THE TASK —
Your task is to copy each line of the records that includes the string "Characteristics".

BEGIN

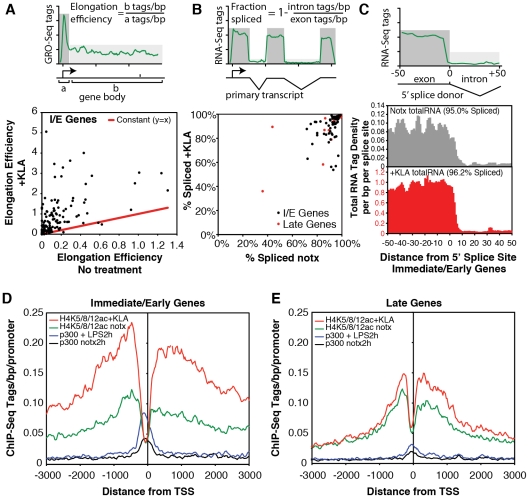
Quantification of elongation, splicing, and H4 actylation at I/E and late TLR4-responsive promoters.A. Gene-specific comparison of the elongation efficiency between control and KLA at 1 h treated samples for I/E genes. Elongation efficiency was defined as the ratio of strand-specific GRO-Seq tag density found within the gene body (+500 to +2500 bp downstream of the TSS) to the GRO-Seq tag density found at the proximal promoter (−25 bp to +175 bp). B. Gene-specific comparison of splicing efficiency between control and KLA treated total RNA-Seq samples at 1 h for I/E genes. Splicing efficiency was defined as one minus the ratio of intron RNA-Seq tag density divided by the exon RNA-Seq tag density for each gene. Only genes with intron and exon tag densities exceeding 1 read per kb were used included in this analysis. C. Visualization of tag-densities mapping across 5′ splice junctions in I/E genes. The density of the 3′ ends of total RNA-Seq tags (32 bp in length) are plotted relative to all RefSeq defined 5′ splice junctions in I/E genes. Splicing efficiency was estimated as one minus the ratio of the density of tags confidently mapping across the splice junction (3′ end from from +7 bp to +25 bp) by the density found in the exons (3′ end from −25 bp to −7 bp). D, E. Distribution of H4ac (composed of H4K5ac/H4K8ac/H4K12ac) and p300 at I/E and late genes.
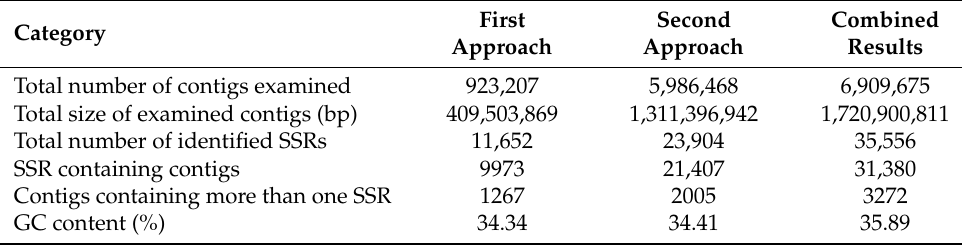
Table 1. Summary of de novo assembly and SSR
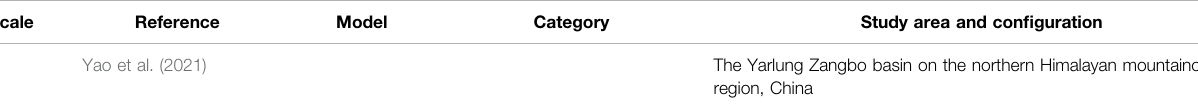
TABLE 3 | ( Continued ) Summary of cold region integrated hydrologic models and their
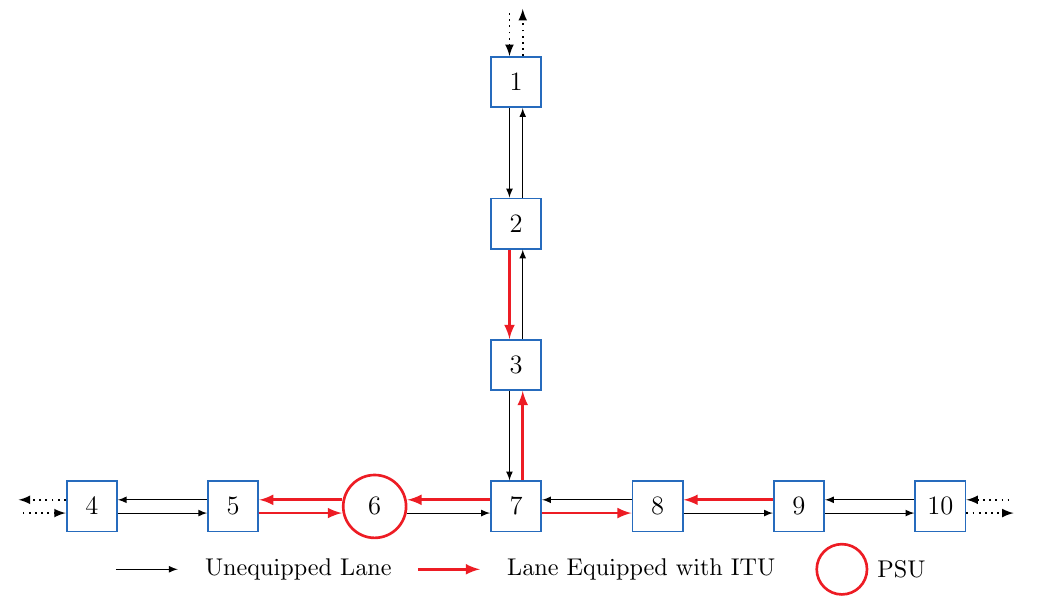
Figure 8. Selected installation positions for Inductive Transmitter Units (ITUs) connected to a common Power Supply Unit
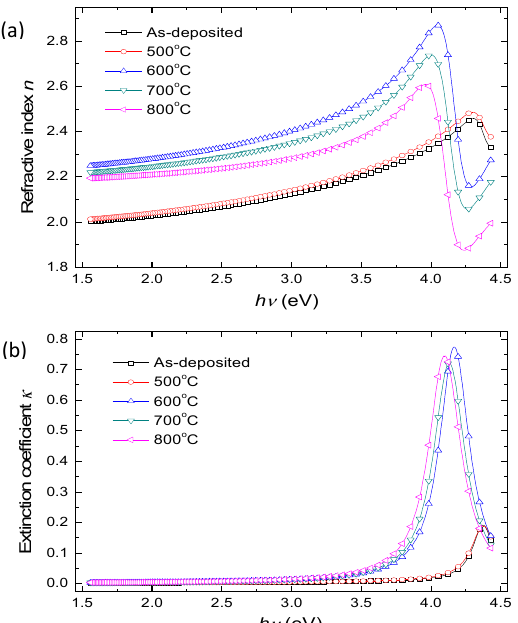
Figure 6. The calculated ( a ) refractive indices and ( b ) extinction coefficients of SrTiO 3 thin films prepared at different temperatures.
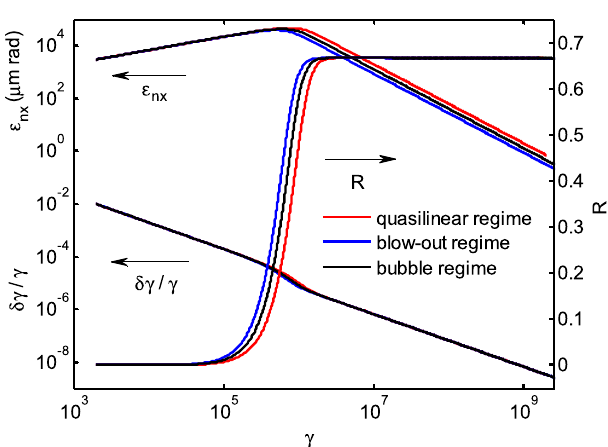
FIG. 3. Evolutions of normalized transverse emittances " , nx energy spreads (cid:11)(cid:8)=(cid:8) , and relative radiation loss rate R of =E and focusing Fig. 2 for different acceleration gradients E ffiffiffi p z 0 ¼ ¼ 0 : 56 , and K=k ¼ 0 : 35 =E , i.e. a 2 , E constants K=k p z p 0 0 ¼ 4 , E ¼ 2 , and =E for the quasilinear regime (red lines), a ffiffiffi p z 0 0 ¼ 1 ¼ 9 , K=k 2 for the blow-out regime (blue lines), and a ffiffiffi p p 0 ¼ 3 , and K=k ¼ 1 = E =E 2 for the bubble regime (black z p 0 lines), respectively, as a function of the beam energy (cid:8)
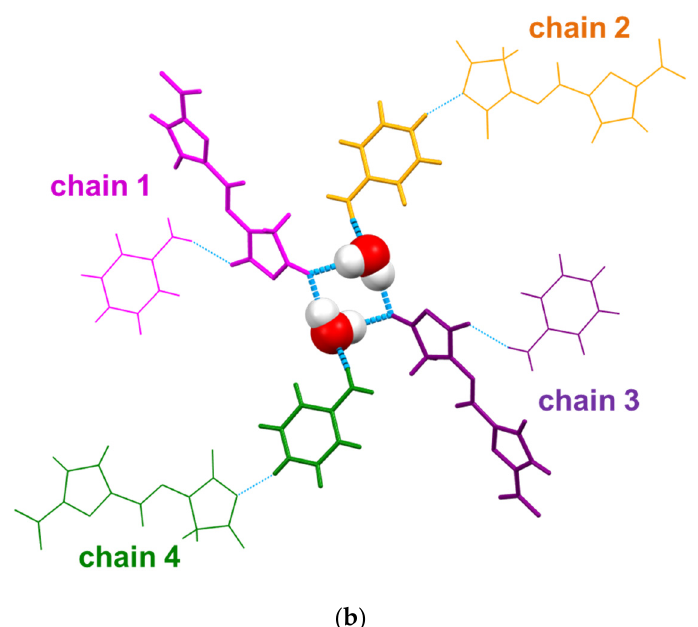
Figure 2. Crystal packing of the [NFT+4AmPy+H 2 O] salt (1:1:1): ( a ) a twisted zigzag chain of NFT-4AmPy dimers; ( b ) water molecules mediate the hydrogen bonds between chains of NFT and 4AmPy.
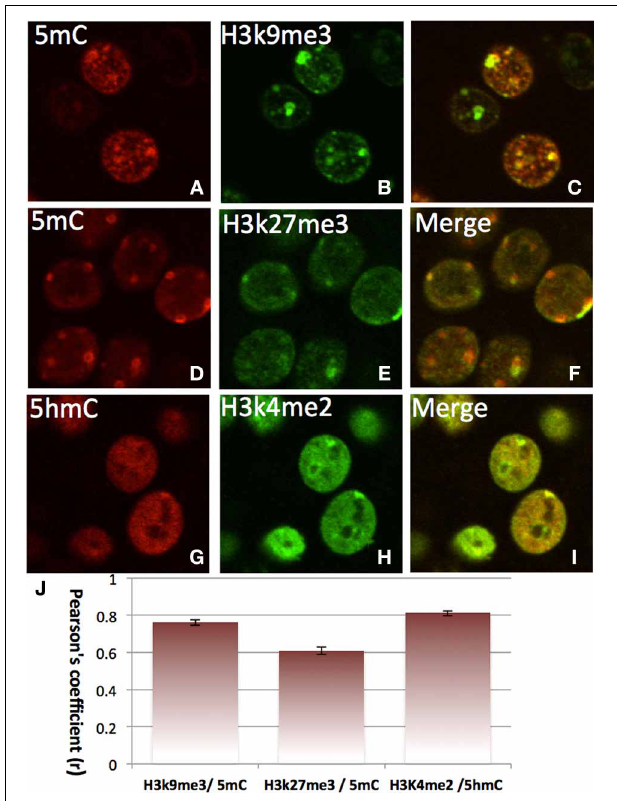
FIGURE 7 | Differential colocalization of 5mC and 5hmC with histone marks in nuclei of differentiated neurons in P7 cortex indicated by two color-fluorescence confocal microscopy. The 5mC ( A,D , red) is closely colocalized with suppressive histone marks H3K9me3 ( B , green) (merged in C ), and H3K27me3 (E , green ) ( merged in F) . In contrast, the 5hmC (G , red ) is highly co-localized with the activating histone mark, H3K4Me2 (H , green ) as demonstrated in the merged image (I) . Pearson’s coefficient is shown in chart J . Data presented as Mean ±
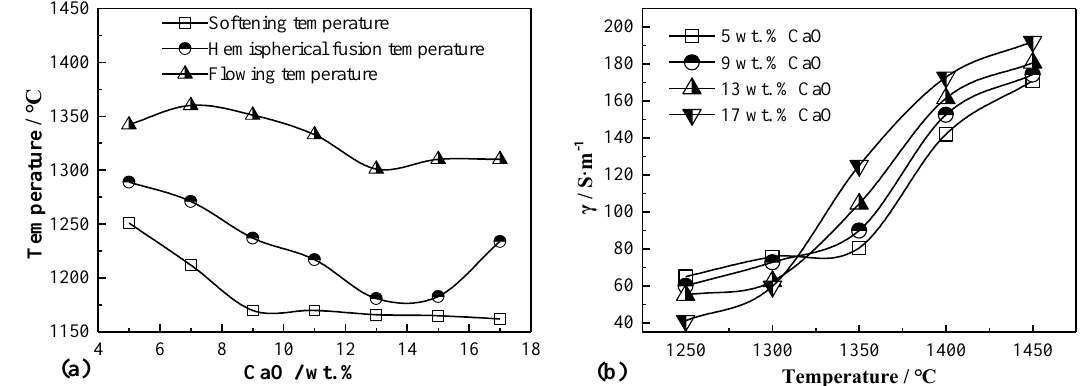
Figure 3. Effect of CaO in nickel slag of Fe x O-SiO 2 -CaO-MgO-“NiO” ( a ) melting characteristic; ( b ) electric conductivity.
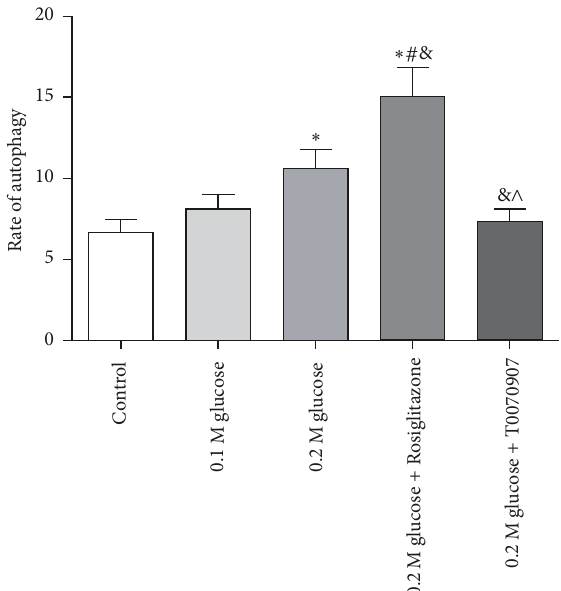
Figure 7: The rate of autophagy under different medium conditions was shown and the PPAR 𝛾 activation could induce autophagy significantly. ∗ representsasignificantdifferencefromthecontrolgroup;#representsasignificantdifferencefromthe0.1 Mglucosecondition; & represents a significant difference from 0.2 M glucose condition; and ∧ represents a significant difference from 0.2 M high glucose condition plus agonist (𝑝 < .05)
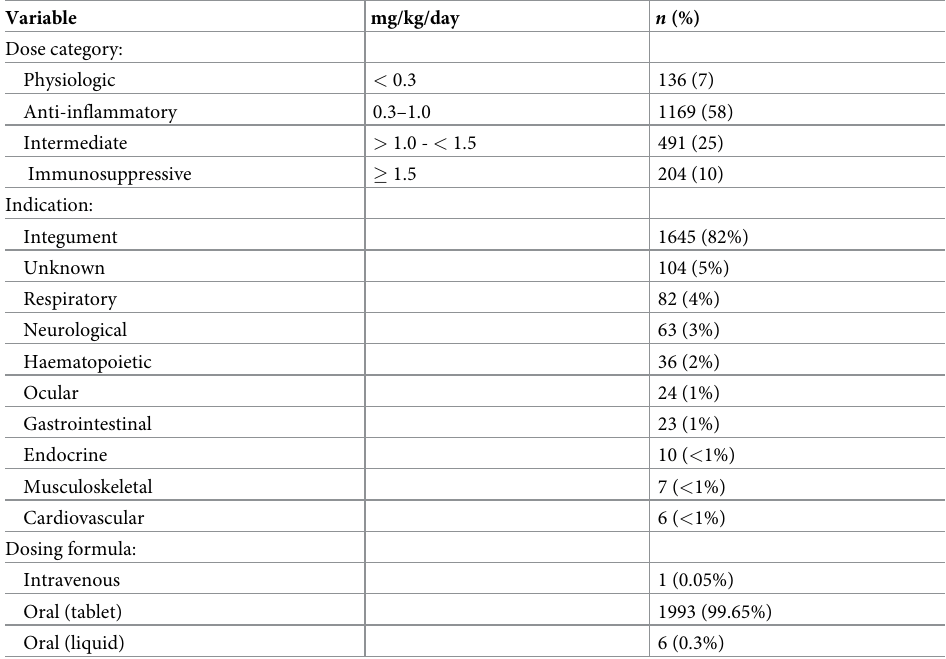
Table 3. Characteristics of prednisolone prescriptions in 2,000 dogs visiting Australian veterinary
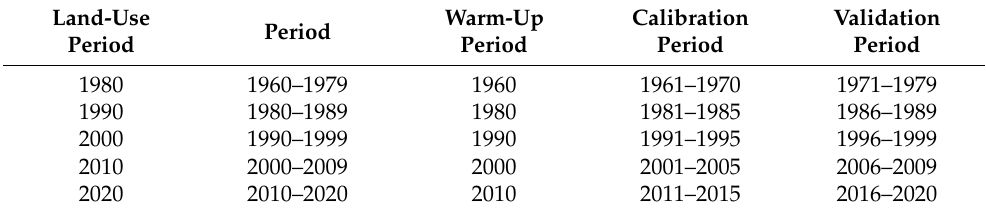
Table 2. Classification of model time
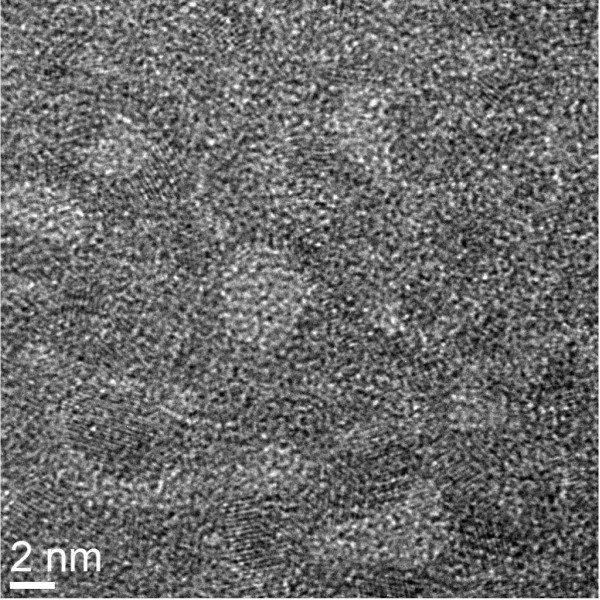
Plan-view TEM image of an IrOx layer. With a typical thickness of approximately 3 nm on the SiO2/Si substrate. The IrOx metal is black and SiO2 is white. The IrOx metal layer contains pores that oxygen can readily migrate through.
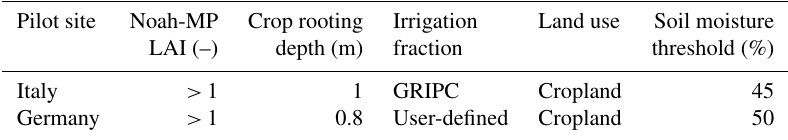
Table 1. Parameters needed to activate the irrigation scheme in Noah-MP, based on the two pilot sites. Pilot site Noah-MP Crop rooting Irrigation Land use Soil moisture LAI (–) depth (m) fraction threshold (%) Italy > 1 1 GRIPC Cropland 45 Germany > 1 0.8 User-defined Cropland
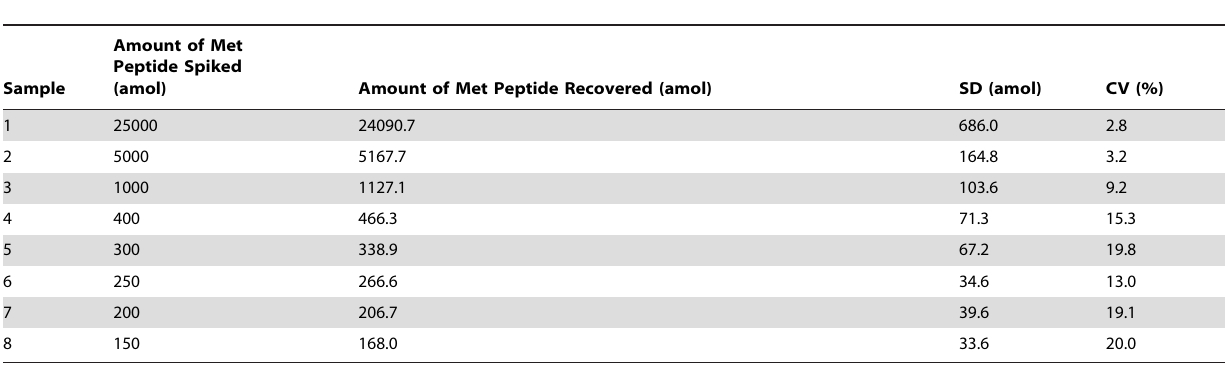
Table 1. Characteristics of Met light peptide spiked SK-BR-3 lysates used to prepare calibration curve to determine limit of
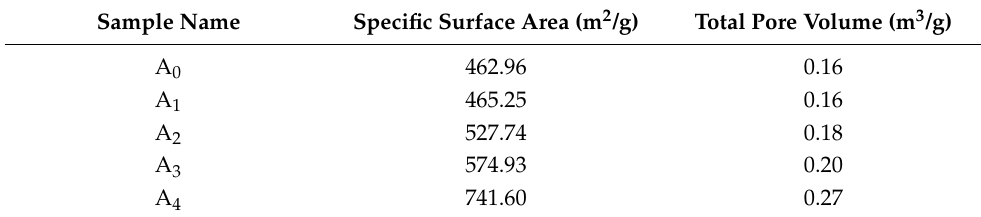
Table 1. Porous structure parameters of different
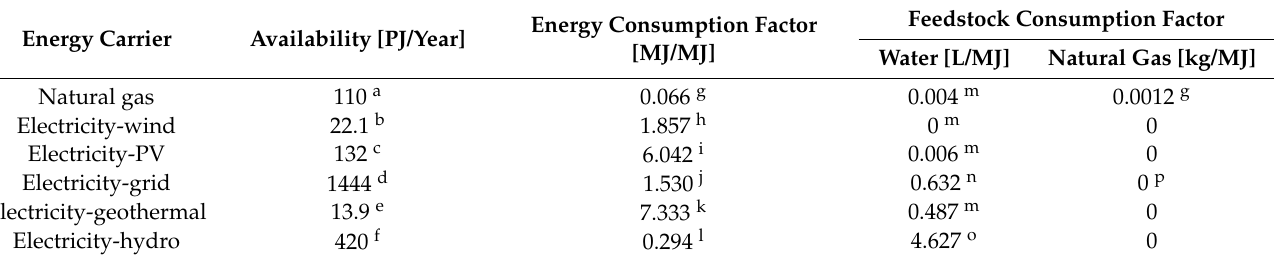
Table 4. Maximum amount of energy carrier available, energy consumption factors for energy carrier production and feedstock consumption factors for energy carrier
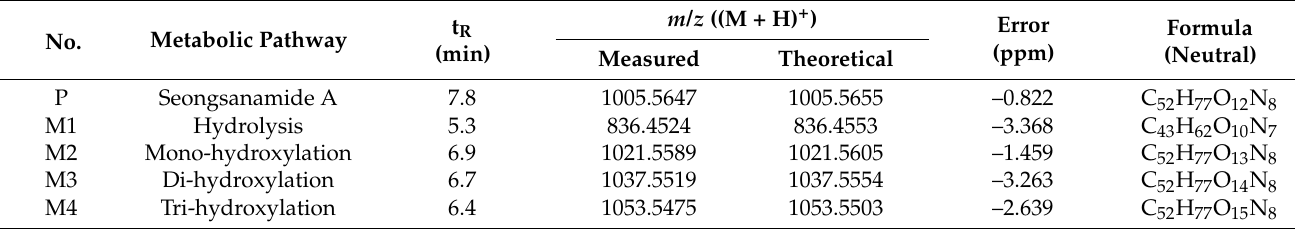
Table 1. Summary of the mass spectral data of seongsanamide A and its four metabolites identified in the human liver microsomal incubation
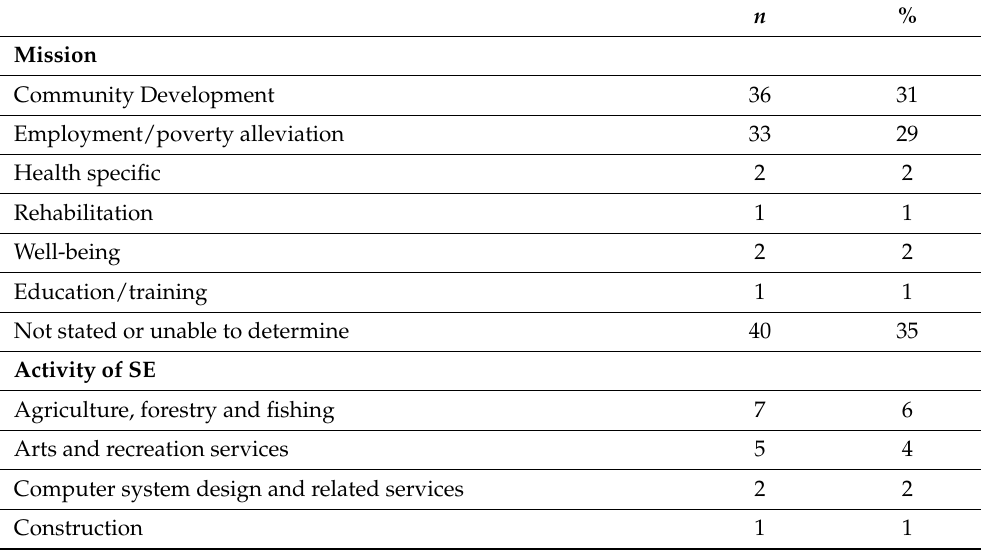
Table A1. Mission and activities of Indigenous social enterprises ( n = 115).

END

OUTPUT FOR THIS EXERCISE —
Table 3. Characteristics of prednisolone prescriptions in 2,000 dogs visiting Australian veterinary
Table 1. Characteristics of Met light peptide spiked SK-BR-3 lysates used to prepare calibration curve to determine limit of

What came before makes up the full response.